O que não se atinge,

Aqui temos presente;

O mesmo indescritível

Se realiza aqui;

O feminino eterno

Atrai-nos para si.

Klabin Segall:

Tudo o que é efêmero é somente

Preexistência;

O Humano-Térreo-Insuficiente

Aqui é essência;

O Transcendente-Indefinível

É fato aqui;

O Feminil-Imperecível

Nos ala a si.

As palavras enigmáticas cantadas pelo Chorus Mysticus como uma conclusão de todo o drama reproduzem-se com dificuldade em outros idiomas e ambas as traduções não são muito exatas. Klabin Segall começa mais fiel que d’Ornellas ("tudo que é efêmero") – mas pouco justo ao ritmo enxuto do hino litúrgico – e continua substituindo "Gleichnis" por "preexistência". Trata-se aqui mais de uma interpretação livre; o "símbolo" de d’Ornellas seria adequado e Mazzari, nas notas, apresenta a melhor solução para a palavra "Gleichnis": "símile". Da mesma forma, os conceitos que seguem na tradução de Klabin Segall ("humano-térreo-insuficiente", "transcendente-indefinível") soam artificiais e impedem o avanço dos versos, sendo menos simples e apropriados que o "indescritível" e o "feminino eterno" em d’Ornellas. Nesse caso, aparentemente, a tradutora pretendia adiantar o conteúdo filosófico por meio de uma formulação pouco poética.

Os verdadeiros obstáculos para a compreensão, todavia, residem na concepção do drama. Para Harold Bloom, "de todos os mais fortes poetas ocidentais, Goethe parece ser hoje o que está menos ao alcance da nossa sensibilidade". O crítico norte-americano relaciona seu diagnóstico ao juízo de Ernst Robert Curtius, para o qual Goethe é o último representante de uma grande tradição européia que nasce em Homero. Isso pode ser entendido como um reflexo do famoso ensaio de Schiller, que reclama o amigo Goethe como exemplo da "poesia ingênua", quase anacrônico em uma época "sentimental", em termos mais correntes: subjetiva, refletida, romântica ou moderna. Sem negligenciar a contemporaneidade de Goethe com o romantismo europeu e seus traços evidentemente românticos, podemos vincular essa "estranheza" do Fausto II mais ao estilo da velhice, um estilo que não abandona as convicções classicistas, mas transforma-as em algo novo. O autor, convertido em momumento nacional havia décadas, não tomava nenhum cuidado diante das capacidades intelectual, ética e estética do seu público, apostando unicamente em leitores futuros, capazes de sondar o potencial do seu texto. Pode-se dizer que Goethe tinha razão, dado que tantos pensadores posteriores (de Hegel, Marx e Nietzsche a Simmel, Lukács e Bloch) consideraram o Fausto uma fonte para compreender o mundo. O velho autor deu-se a licença de uma textura tracejada em poucas linhas, apontando as idéias e imagens abundantes de forma pouco explicativa.

### DADOS FORNECIDOS
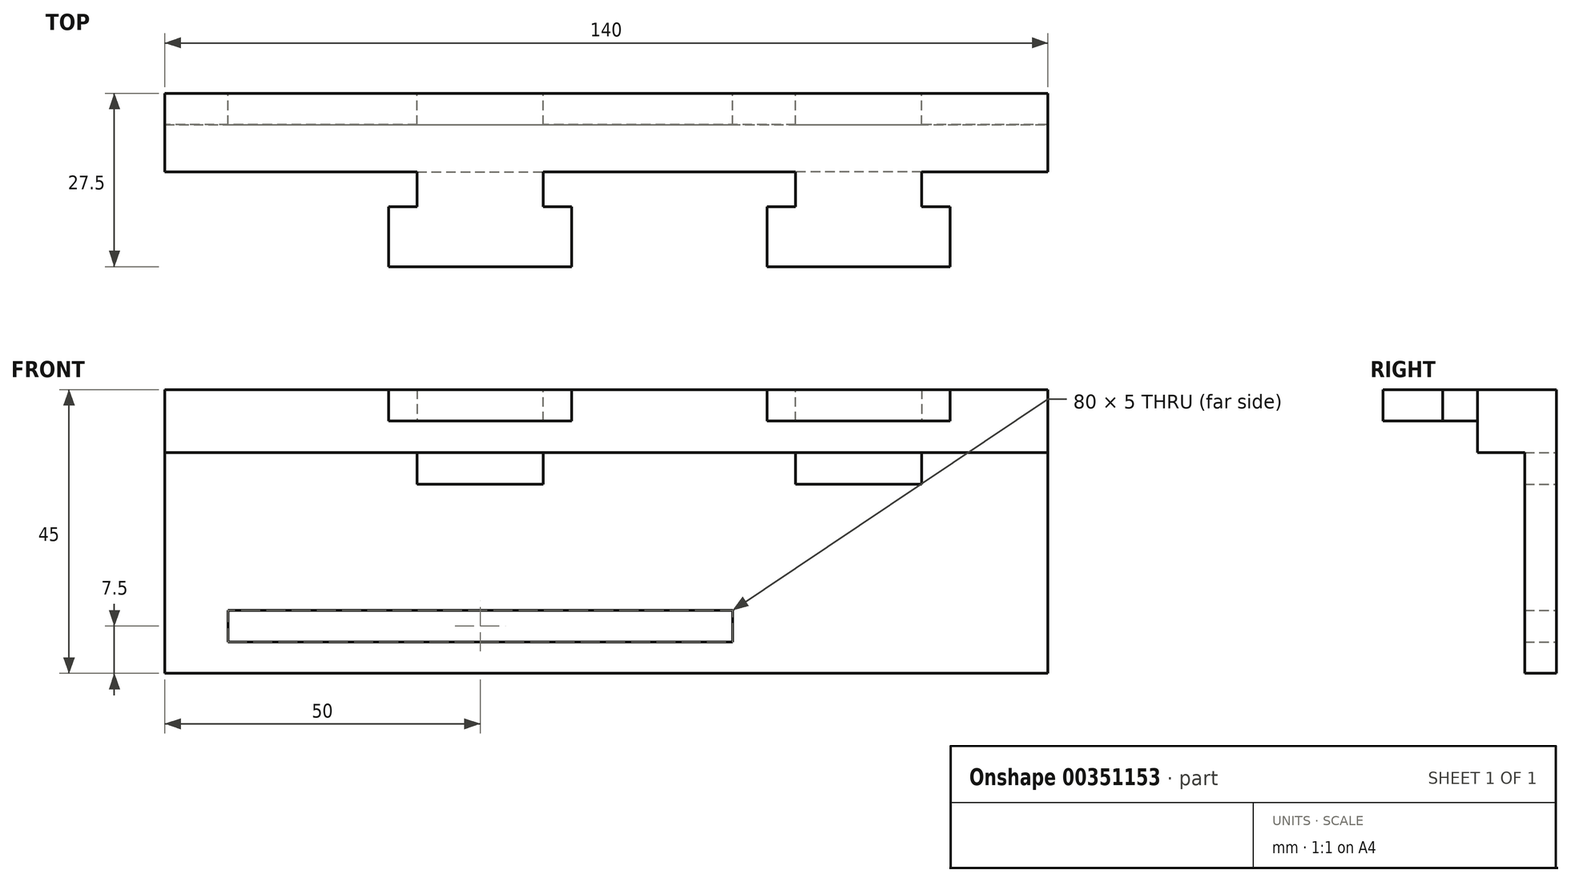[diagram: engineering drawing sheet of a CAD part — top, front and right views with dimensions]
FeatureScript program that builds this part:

### O QUE FAZER
**A)** Reescreva de forma mais breve o parágrafo do texto sobre o Fausto que começa com "Os verdadeiros obstáculos para a compreensão", mantendo os fatos principais.
**B)** Diga se cada afirmação abaixo concorda com o texto sobre o Fausto. Responda sim ou não e cite literalmente as palavras decisivas do texto. (i) Klabin Segall troca "Gleichnis" por "preexistência". (ii) Mazzari propõe "símbolo" como tradução de "Gleichnis". (iii) Para Curtius, Goethe é o primeiro representante de uma grande tradição europeia.

### RESULTADOS POR TAREFA
**A)** As maiores dificuldades de compreensão estão na concepção do drama. Harold Bloom considera Goethe, entre os mais fortes poetas ocidentais, o menos acessível à sensibilidade atual. Ele associa esse diagnóstico ao juízo de Ernst Robert Curtius, que vê em Goethe o último representante de uma grande tradição europeia nascida em Homero. Isso reflete o ensaio de Schiller, que apresenta Goethe como exemplo da "poesia ingênua" numa época "sentimental". A estranheza do Fausto II pode ser ligada ao estilo da velhice, que transforma as convicções classicistas em algo novo. Já monumento nacional, Goethe não se preocupou com as capacidades do seu público e apostou em leitores futuros. Tantos pensadores posteriores, de Hegel a Bloch, viram no Fausto uma fonte para compreender o mundo, o que lhe deu razão. O texto tem uma textura concisa, com ideias e imagens abundantes pouco explicadas.

**B)**
(i) Sim: «continua substituindo "Gleichnis" por "preexistência"».
(ii) Não: «Mazzari, nas notas, apresenta a melhor solução para a palavra "Gleichnis": "símile"».
(iii) Não: «Goethe é o último representante de uma grande tradição européia que nasce em Homero».